Glick termed the ISO’s proposal “a set of minor but eminently reasonable changes” to ensure that the Part A exemption test reflects the commercial and regulatory realities under state policies. The majority’s order used “perfunctory reasoning that displays not even the slightest effort to wrestle with, or even correctly characterize, the arguments advanced by NYISO or the other supporting parties.”
He said the fact that the public policy resources are subject to the same market and interconnection rules as nonpublic policy resources is “irrelevant.”
“The commission has repeatedly recognized that state support may constitute a distinguishing factor that renders resources not similarly situated. For example, in its order accepting ISO New England’s Competitive Auctions with Sponsored Policy Resources construct, the commission approved of an entire new market — the substitution auction — that was open only to state-sponsored resources,” he said.
The order “appears to stake out the new, and even more radical, position that it is improper for an RTO to design its Tariff in a way that even acknowledges, much less accommodates, state public policies — an approach that is both fundamentally misguided and a striking departure from commission precedent and practice,” Glick said.
The majority “puts RTOs and ISOs in an impossible position, forcing them to juggle the commission’s ideological antipathy toward state efforts to shape the resource mix with the realities that Congress gave states responsibility over resource decision-making and that the physical system will ultimately, and rightfully, reflect those state choices. …

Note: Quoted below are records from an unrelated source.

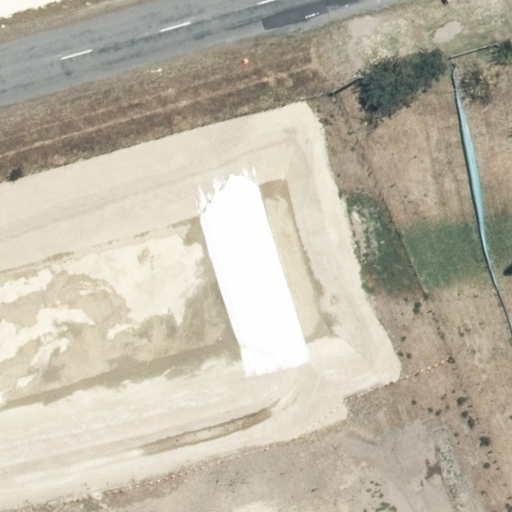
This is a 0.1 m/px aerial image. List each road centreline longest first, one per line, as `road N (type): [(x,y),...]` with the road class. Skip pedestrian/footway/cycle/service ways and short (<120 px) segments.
road 1 (unknown): [(68,57),(233,511)]
road 2 (tertiary): [(276,0),(0,75)]
road 3 (tertiary): [(0,71),(255,0)]
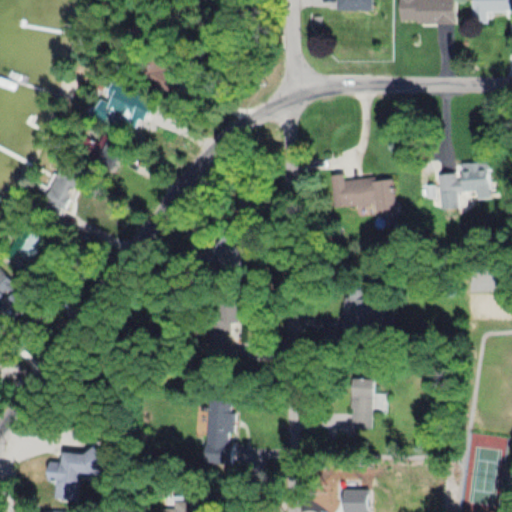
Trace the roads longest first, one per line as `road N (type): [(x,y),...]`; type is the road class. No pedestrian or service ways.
road 1 (residential): [(0,439),(236,125),(294,94),(349,83),(511,82)]
road 2 (residential): [(284,511),(289,0)]
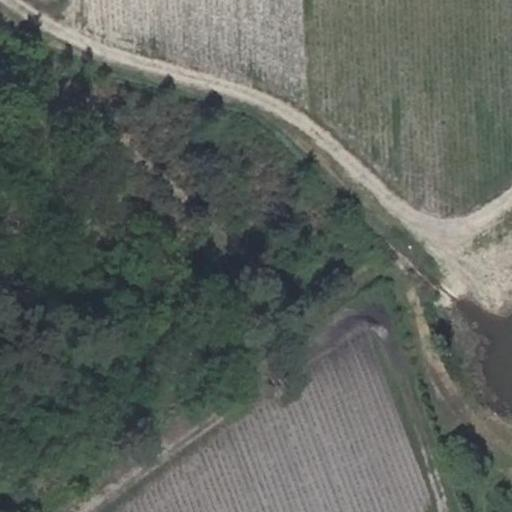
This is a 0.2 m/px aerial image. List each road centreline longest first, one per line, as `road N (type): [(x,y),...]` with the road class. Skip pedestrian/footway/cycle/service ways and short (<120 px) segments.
road 1 (track): [(85,511),(511,199)]
road 2 (track): [(451,246),(275,96),(66,32),(27,0)]
road 3 (track): [(379,303),(431,452),(442,511)]
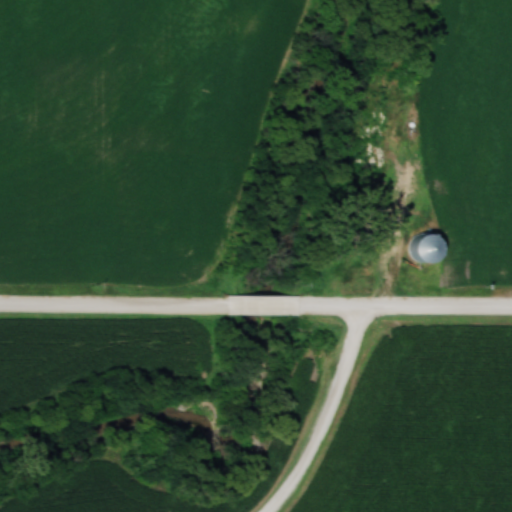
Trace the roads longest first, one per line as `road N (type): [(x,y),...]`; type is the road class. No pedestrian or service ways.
road 1 (residential): [(364,303),(334,404),(276,511)]
road 2 (residential): [(511,304),(289,302)]
road 3 (residential): [(220,302),(0,299)]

“The proposal received a supermajority of votes in the stakeholder process, and not a single party protested this issue before the commission, including any of the generator groups that have cheered on the commission’s slew of recent buyer-side mitigation orders. But, of course, the commission thinks it knows better than NYISO’s stakeholders, better than NYISO’s Market Monitoring Unit, better than the New York state Public Service Commission and better than the people of New York. …

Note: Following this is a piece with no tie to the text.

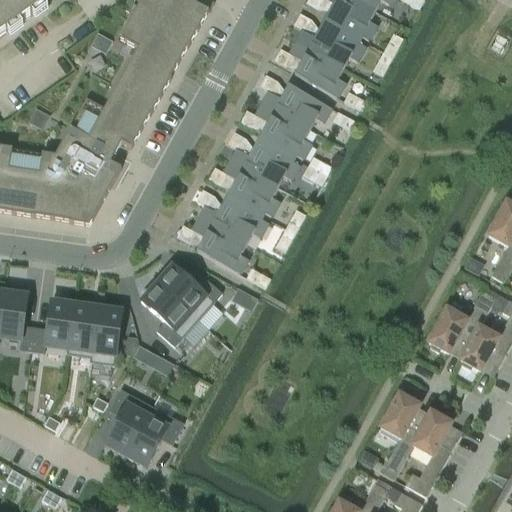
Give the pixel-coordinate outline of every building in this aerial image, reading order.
[(0,0),(0,41),(32,19),(30,16),(44,6),(39,0),(0,0)] [(208,15),(180,0),(150,0),(148,5),(142,2),(119,43),(137,53),(89,142),(70,132),(55,160),(42,158),(39,179),(9,174),(13,154),(0,151),(0,216),(36,222),(69,227),(69,228),(90,231),(122,173),(111,167),(121,148),(131,153),(150,120),(150,121),(171,82),(187,52),(187,53),(208,15)] [(375,16),(345,0),(321,0),(321,1),(333,8),(323,25),(359,45),(361,41),(367,45),(375,30),(369,27),(375,16)] [(345,0),(375,16),(381,5),(387,9),(391,0),(345,0)] [(416,0),(401,0),(400,3),(419,13),(424,4),(416,0)] [(359,45),(323,25),(314,42),(302,35),(295,47),(350,77),(364,51),(357,48),(359,45)] [(94,49),(109,54),(113,42),(98,37),(94,49)] [(394,37),(382,57),(392,63),(403,43),(394,37)] [(350,77),(295,47),(289,59),(301,66),(294,79),(336,102),(350,77)] [(392,63),(382,57),(373,74),(383,80),(392,63)] [(265,93),(283,98),(286,87),(268,81),(265,93)] [(268,97),(262,109),(309,135),(315,124),(322,128),(330,113),(288,90),(280,104),(268,97)] [(348,96),(343,105),(362,116),(368,106),(348,96)] [(309,135),(262,109),(255,120),(267,127),(258,144),(294,164),(295,160),(302,164),(310,149),(303,146),(309,135)] [(338,116),(333,125),(352,136),(357,126),(338,116)] [(237,154),(230,166),(278,192),(284,182),(290,185),(298,170),(292,167),(294,164),(258,144),(249,161),(237,154)] [(307,171),(326,182),(332,171),(313,161),(307,171)] [(278,192),(230,166),(224,178),(236,185),(226,202),(262,221),(264,218),(270,222),(278,207),(272,203),(278,192)] [(326,182),(307,171),(303,179),(322,190),(326,182)] [(262,221),(226,202),(217,218),(205,212),(198,223),(246,250),(252,239),(259,243),(267,228),(260,224),(262,221)] [(511,206),(509,209),(506,207),(488,240),(507,251),(491,280),(504,288),(511,273),(511,206)] [(285,234),(295,239),(306,219),(296,214),(285,234)] [(246,250),(198,223),(192,235),(204,242),(197,256),(239,279),(247,264),(240,260),(246,250)] [(295,239),(285,234),(275,251),(285,257),(295,239)] [(483,271),(469,263),(465,272),(478,279),(483,271)] [(196,291),(172,270),(157,288),(198,325),(222,298),(204,282),(196,291)] [(252,272),(246,282),(265,292),(271,282),(252,272)] [(198,325),(157,288),(141,305),(165,326),(157,335),(175,351),(198,325)] [(253,314),(260,301),(239,291),(233,303),(253,314)] [(32,356),(35,332),(23,331),(28,299),(5,296),(0,329),(0,341),(21,345),(20,354),(32,356)] [(478,332),(479,333),(495,303),(482,296),(466,325),(446,314),(428,347),(431,349),(429,352),(439,357),(440,354),(448,358),(460,338),(471,344),(478,332)] [(68,354),(75,308),(51,305),(47,334),(35,332),(32,356),(44,358),(45,350),(68,354)] [(478,332),(471,344),(460,365),(463,366),(461,369),(470,374),(472,371),(480,376),(491,356),(504,363),(511,347),(511,306),(508,305),(502,317),(509,321),(497,343),(479,333),(478,332)] [(75,308),(68,354),(67,358),(91,362),(98,311),(75,308)] [(91,362),(90,367),(115,370),(122,315),(98,311),(91,362)] [(127,341),(125,356),(133,360),(139,349),(137,342),(127,341)] [(152,356),(140,350),(134,360),(146,367),(152,356)] [(126,460),(152,411),(121,394),(109,415),(120,421),(105,449),(126,460)] [(412,450),(419,438),(408,431),(420,411),(411,406),(413,403),(404,398),(402,401),(399,399),(381,432),(400,443),(381,476),(394,484),(413,450),(412,450)] [(103,416),(108,407),(97,401),(93,410),(103,416)] [(172,450),(184,428),(152,411),(126,460),(146,472),(162,444),(172,450)] [(412,450),(413,450),(431,461),(419,482),(412,478),(405,490),(426,502),(451,456),(439,449),(451,428),(443,424),(444,421),(435,416),(433,419),(431,417),(419,438),(412,450)] [(55,435),(60,427),(49,421),(44,429),(55,435)] [(13,488),(19,477),(12,473),(6,484),(13,488)] [(20,492),(26,481),(19,477),(13,488),(20,492)] [(378,511),(388,495),(391,489),(378,482),(374,488),(360,511),(348,511),(339,506),(335,511),(378,511)] [(511,511),(511,491),(508,489),(498,507),(506,511),(511,511)] [(49,508),(55,498),(48,494),(42,504),(49,508)] [(419,511),(422,509),(401,497),(394,509),(399,511),(419,511)] [(55,511),(62,502),(55,498),(49,508),(55,511)]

“The most likely outcome of the commission’s misguided campaign to ‘protect’ capacity markets is their ultimate dissolution. Today’s order makes that result all the more likely. New York is currently considering whether to ‘take back’ resource adequacy from NYISO, a move motivated in large part by the commission’s efforts to prevent the NYISO market from reflecting the state’s policy choices. The evident hostility toward state policies displayed in this order will only add fuel to that fire.”
Reaction
“This decision is a stunning example of overreach from Washington, further proof that FERC-regulated wholesale capacity markets are fundamentally flawed. The FERC majority is once again demonstrating hostility to the legally established authority of states to determine how best to provide power to their citizens,” said Chris Casey, a senior attorney with the Natural Resources Defense Council.
“Like other states put in the same bind by FERC’s power grab, New York officials and the grid operator should work together to develop a state-controlled capacity market that serves the public interest while ensuring that New York can meet its clean energy goals.”